The coalition described mixed outcomes from recent survey follow‑ups: a majority of participants are aged 15–24, roughly half seek job placement after training, and coalition estimates show about 30% of those seeking placements were confirmed placed in jobs. Gluckman and other witnesses said data collection is imperfect and that some programs track employment alignment to training more closely than others.

"We are asking for an additional $500,000 in next year's budget," Gluckman said. The coalition said the current base allocation routed through Forests, Parks & Recreation is $500,000; the ask would increase that to $1 million to restore scale and to help the partnership attract further private funding.
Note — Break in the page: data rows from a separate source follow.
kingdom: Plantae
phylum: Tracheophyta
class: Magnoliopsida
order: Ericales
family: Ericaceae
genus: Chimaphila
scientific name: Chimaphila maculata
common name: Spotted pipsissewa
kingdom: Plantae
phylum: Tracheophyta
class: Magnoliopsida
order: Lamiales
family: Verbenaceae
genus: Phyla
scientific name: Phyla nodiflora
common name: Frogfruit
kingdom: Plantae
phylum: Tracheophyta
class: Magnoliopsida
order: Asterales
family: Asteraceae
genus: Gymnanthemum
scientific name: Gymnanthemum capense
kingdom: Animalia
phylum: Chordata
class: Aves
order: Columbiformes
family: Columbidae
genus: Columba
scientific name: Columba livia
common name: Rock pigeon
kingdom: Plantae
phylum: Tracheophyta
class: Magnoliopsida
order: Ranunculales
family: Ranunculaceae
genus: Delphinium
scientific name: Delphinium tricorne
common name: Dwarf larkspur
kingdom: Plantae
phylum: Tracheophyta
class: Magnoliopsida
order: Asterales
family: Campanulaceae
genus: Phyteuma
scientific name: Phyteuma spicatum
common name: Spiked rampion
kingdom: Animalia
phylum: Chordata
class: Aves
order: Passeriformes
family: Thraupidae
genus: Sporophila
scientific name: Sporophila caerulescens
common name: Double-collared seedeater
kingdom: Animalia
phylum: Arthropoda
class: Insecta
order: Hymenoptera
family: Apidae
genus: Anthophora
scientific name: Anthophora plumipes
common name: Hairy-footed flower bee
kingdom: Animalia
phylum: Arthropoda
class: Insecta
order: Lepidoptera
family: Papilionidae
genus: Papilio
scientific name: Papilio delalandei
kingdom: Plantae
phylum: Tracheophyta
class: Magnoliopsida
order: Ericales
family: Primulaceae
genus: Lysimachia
Gluckman also named a private investment: "we are so proud to have secured a $1,800,000 investment from a national level workforce development funder called the Ascendium Foundation," which coalition witnesses said was tied to the visibility and stability provided by state support.

Tom Longstrats, executive director of Resource, described how the programs translate into placements for construction and conservation jobs and warned of growing labor shortages in the trades. "The workforce in construction is down 11% since 2019," Longstrats said, and he cited other workforce pressures including an aging workforce and low retention in rural areas. Resource reported having trained roughly 550 people who benefited from SLE funding and said 81% of intensive trainees and 90% of YouthBuild trainees are placed into employment at average starting wages the witnesses reported as about $22 and $19 per hour, respectively.

Vermont Works for Women’s Trailblazers pre‑apprenticeship was highlighted as a pathway to trades employment and retention. "Trailblazers is a 7 week cohort based program" that pairs classroom training with paid internships and employer connections, Roni Bazden, executive director at Vermont Works for Women, said, providing a recent success story of a participant placed into an HVAC apprenticeship.

Committee members asked about whether post‑program employment aligned with trainees’ training. Witnesses acknowledged that some programs can verify role alignment and others cannot; the group also flagged survey nonresponse as an undercount risk for outcome measures. Witnesses repeatedly emphasized that stipends and direct program spending are central to recruiting participants who otherwise could not afford to enroll.

The committee did not take any formal action at the hearing. Members said they would consider coalition testimony as they review the governor’s and appropriations proposals this spring.